Maximum parsimony phylogenetic tree. This tree is based on nucleotide sequences of 61 protein-coding genes from 44 taxa. Tree length is 85896, consistency index is 0.41 and retention index is 0.48. Numbers at nodes indicate bootstrap support values; first number is for nucleotide sequence data set, second is for amino acid sequence data set. Species which differ in position according to the analysis of these two types of data are underlined. Branch lengths are proportional to the number of expected nucleotide substitutions; scale bar corresponds to 1000 changes.

Figure 5

Bayesian tree.

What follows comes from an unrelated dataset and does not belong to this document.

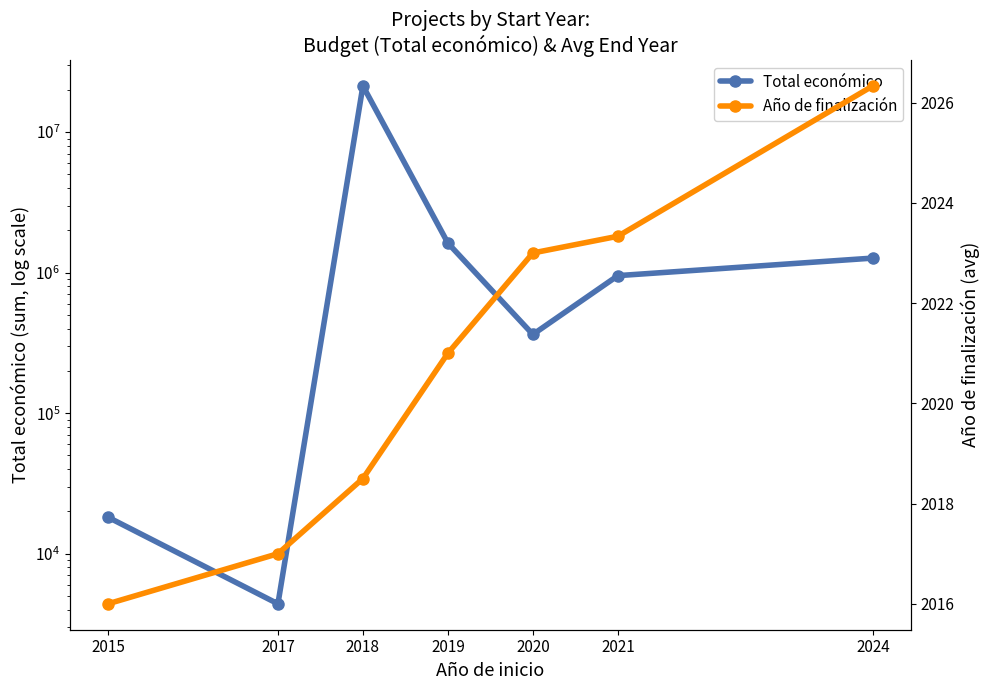

Which series has the largest total across all categories?

Total económico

This tree is inferred from the analysis of nucleotide data set, all codon positions are included, and each gene represents separate partition. Numbers at nodes indicate posterior probability, first number is for posterior probabilities inferred from the analysis of all codon position, second is for posterior probabilities inferred from the analysis of first two codon positions. Branch lengths are proportional to the number of expected nucleotide substitutions; scale bar corresponds to one substitution per ten sites. Species which differ in position according to the analysis of all and first two codon positions are underlined.